» **Text segment**
::::

I have following code:
# Generate Gaussian noise
z = torch.Tensor(cfg.CONST.BATCH_SIZE, cfg.CONST.Z_SIZE).normal_(0, .33)
# Use soft labels
labels_real = torch.Tensor(cfg.CONST.BATCH_SIZE).uniform_(.7, 1.2)
labels_fake = torch.Tensor(cfg.CONST.BATCH_SIZE).uniform_(0, .3)
# Use CUDA if it is available
if torch.cuda.is_available():
rendering_images = rendering_images.cuda()
voxels = voxels.cuda()
z = z.cuda()
labels_real = labels_real.cuda()
labels_fake = labels_fake.cuda()
# Train the discriminator
generated_voxels = generator(z, None)
pred_labels_fake = discriminator(generated_voxels, None)
pred_labels_real = discriminator(voxels, None)
discriminator_loss_fake = bce_loss(pred_labels_fake, labels_fake)
discriminator_loss_real = bce_loss(pred_labels_real, labels_real)
discriminator_loss = discriminator_loss_fake + discriminator_loss_real
discriminator_acuracy_fake = torch.le(pred_labels_fake.squeeze(), .5).float()
discriminator_acuracy_real = torch.ge(pred_labels_real.squeeze(), .5).float()
discriminator_acuracy = torch.mean(torch.cat((discriminator_acuracy_fake, discriminator_acuracy_real)), 0)
# Balance the learning speed of discriminator and generator
if discriminator_acuracy <= cfg.TRAIN.DISCRIMINATOR_ACC_THRESHOLD:
discriminator.zero_grad()
discriminator_loss.backward()
discriminator_solver.step()
I got a runtime error message saying that:
THCudaCheck FAIL file=/pytorch/aten/src/THC/generic/THCStorage.cu line=58 error=2 : out of memory
Traceback (most recent call last):
File "runner.py", line 96, in <module>
main()
File "runner.py", line 82, in main
train_net(cfg)
File "/home/hzxie/Development/Python/Pixel2Voxel/core/train.py", line 148, in train_net
generated_voxels = generator(z, None)
File "/usr/lib/python3.6/site-packages/torch/nn/modules/module.py", line 491, in __call__
result = self.forward(*input, **kwargs)
File "/home/hzxie/Development/Python/Pixel2Voxel/models/generator.py", line 48, in forward
out = self.layer4(out)
File "/usr/lib/python3.6/site-packages/torch/nn/modules/module.py", line 491, in __call__
result = self.forward(*input, **kwargs)
File "/usr/lib/python3.6/site-packages/torch/nn/modules/container.py", line 91, in forward
input = module(input)
File "/usr/lib/python3.6/site-packages/torch/nn/modules/module.py", line 491, in __call__
result = self.forward(*input, **kwargs)
File "/usr/lib/python3.6/site-packages/torch/nn/modules/activation.py", line 46, in forward
return F.threshold(input, self.threshold, self.value, self.inplace)

::::

» **Directions**
Duplicate the passage of the PyTorch out-of-memory post that opens with the words containing "# Use soft labels" and closes with "z = z.cuda()", reproducing it character for character.

::::

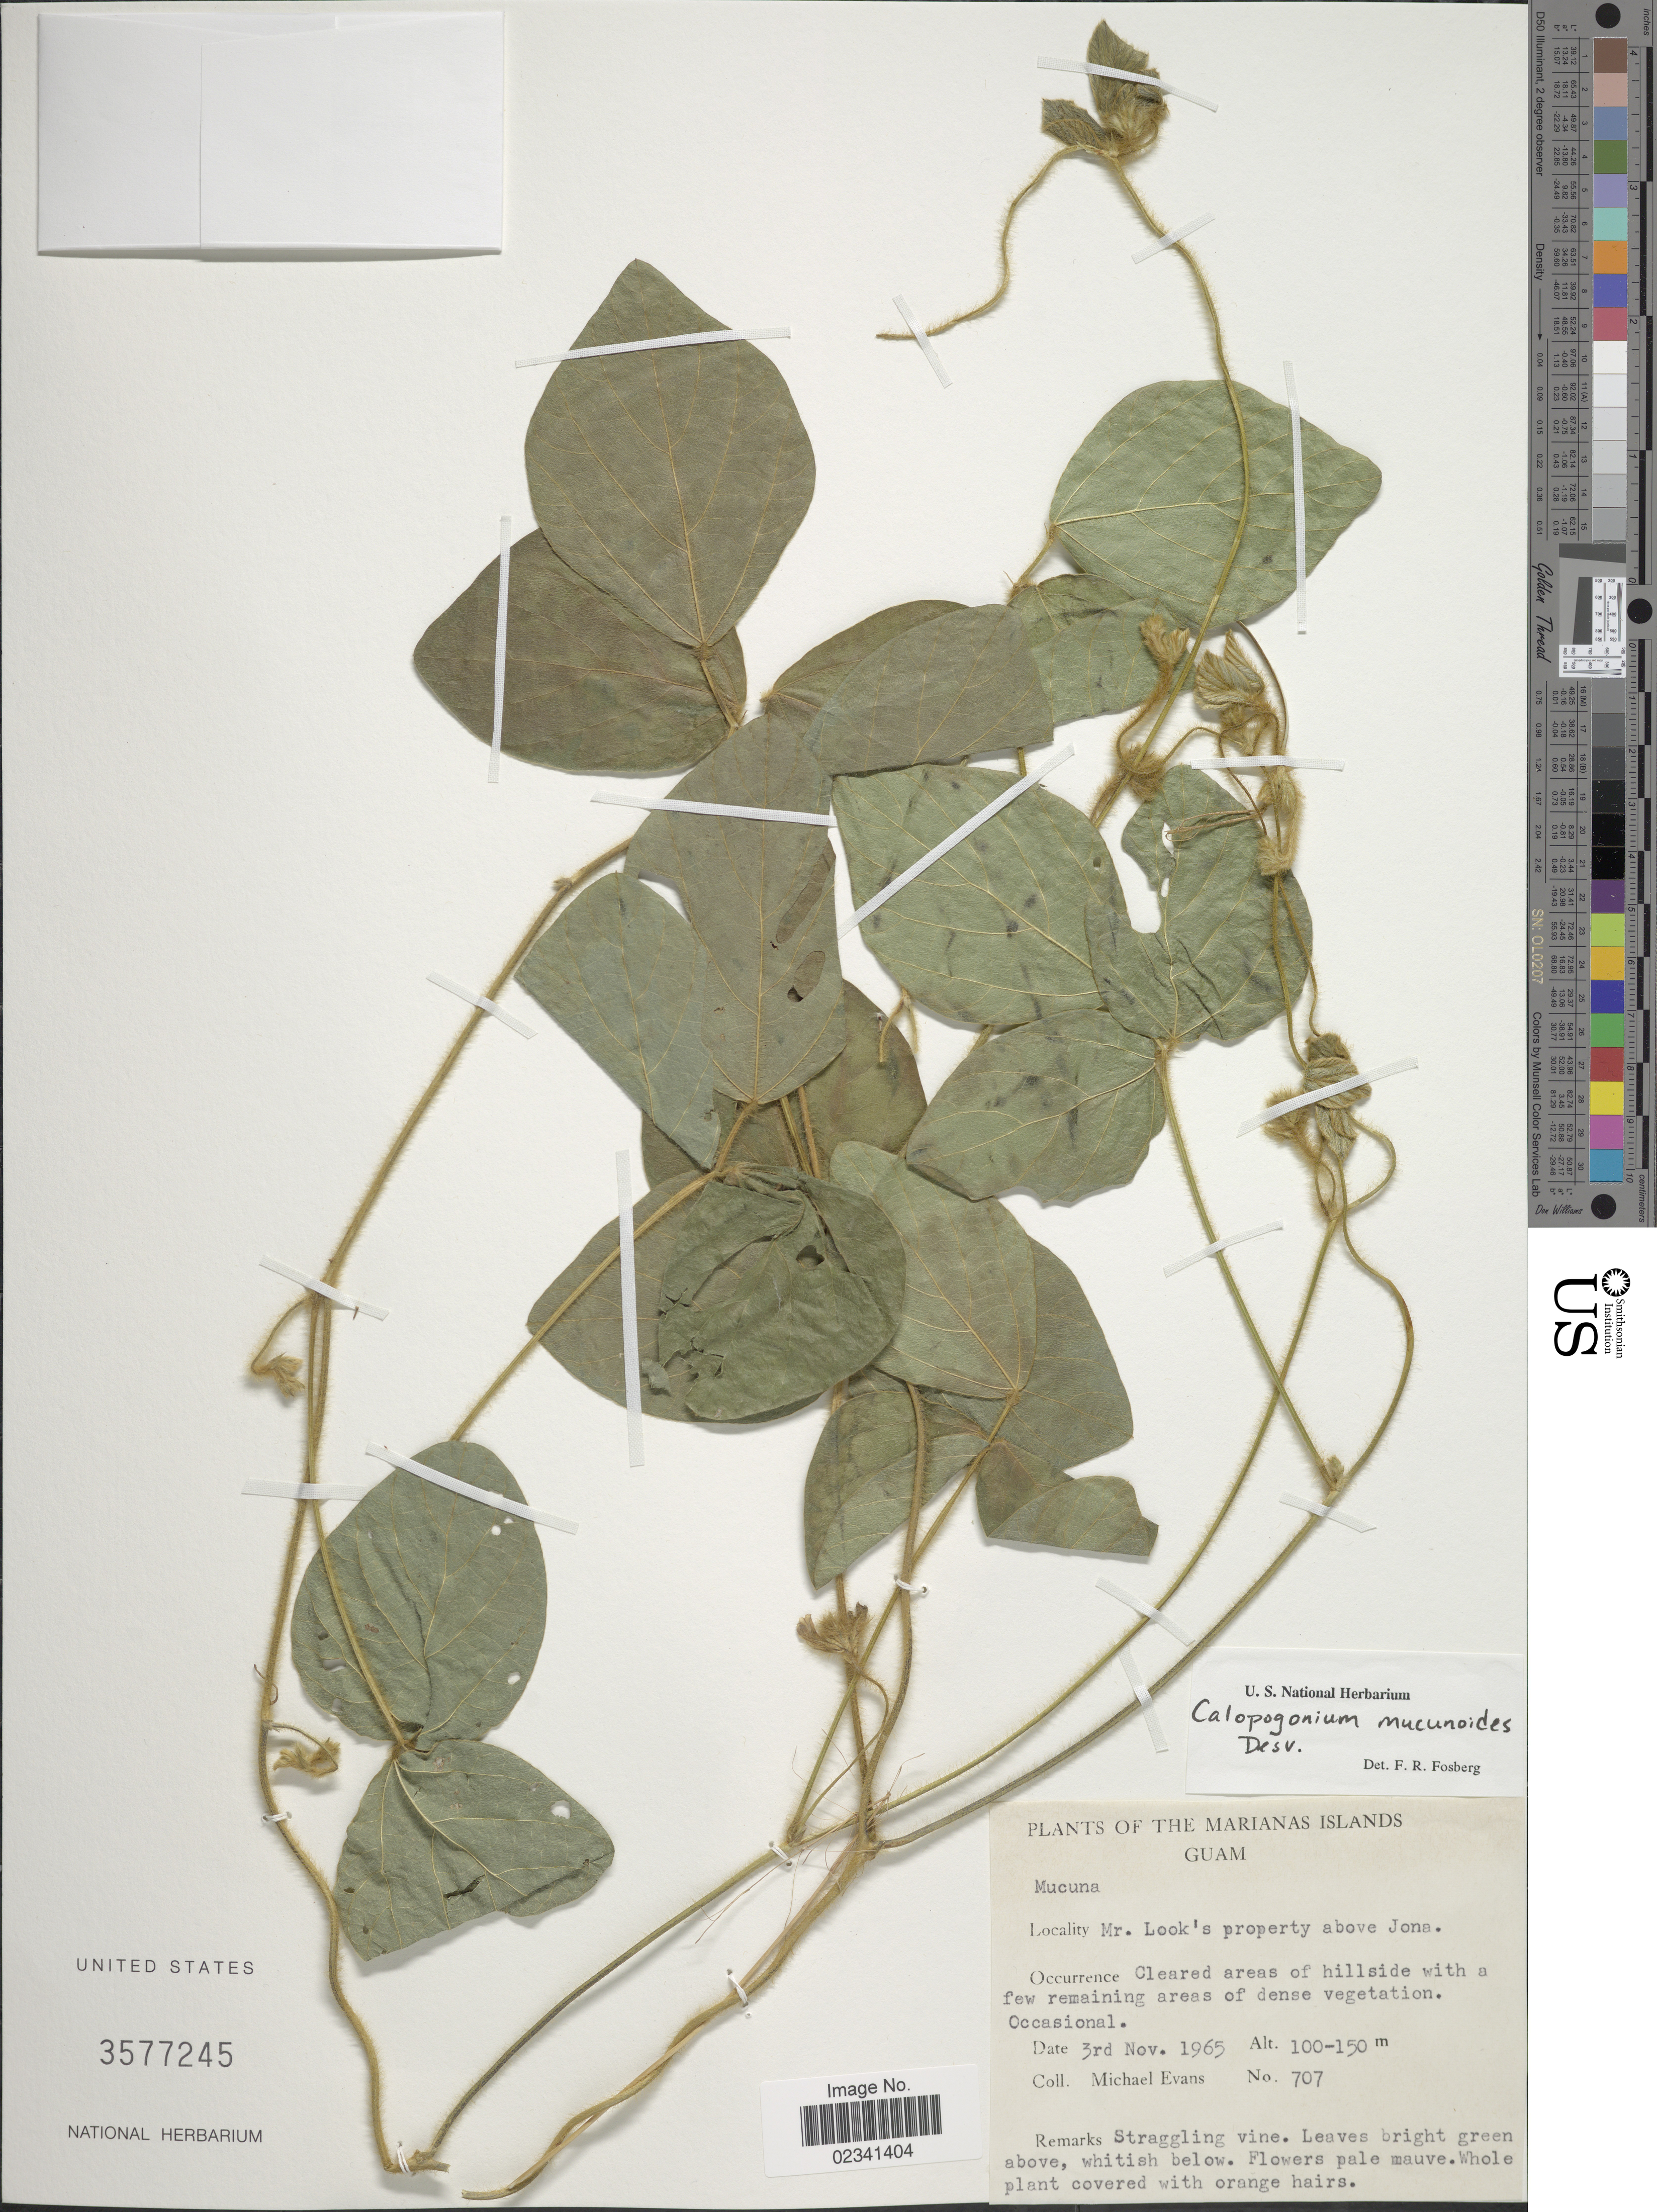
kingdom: Plantae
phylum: Tracheophyta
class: Magnoliopsida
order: Fabales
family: Fabaceae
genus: Calopogonium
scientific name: Calopogonium mucunoides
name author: Desv.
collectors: M. Evans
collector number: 707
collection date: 1965-11-03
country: Guam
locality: The Marianas Islands, Mr. Look's property above Jona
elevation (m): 100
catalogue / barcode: US 3577245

::::

» **Exercise solution**
# Use soft labels
labels_real = torch.Tensor(cfg.CONST.BATCH_SIZE).uniform_(.7, 1.2)
labels_fake = torch.Tensor(cfg.CONST.BATCH_SIZE).uniform_(0, .3)
# Use CUDA if it is available
if torch.cuda.is_available():
rendering_images = rendering_images.cuda()
voxels = voxels.cuda()
z = z.cuda()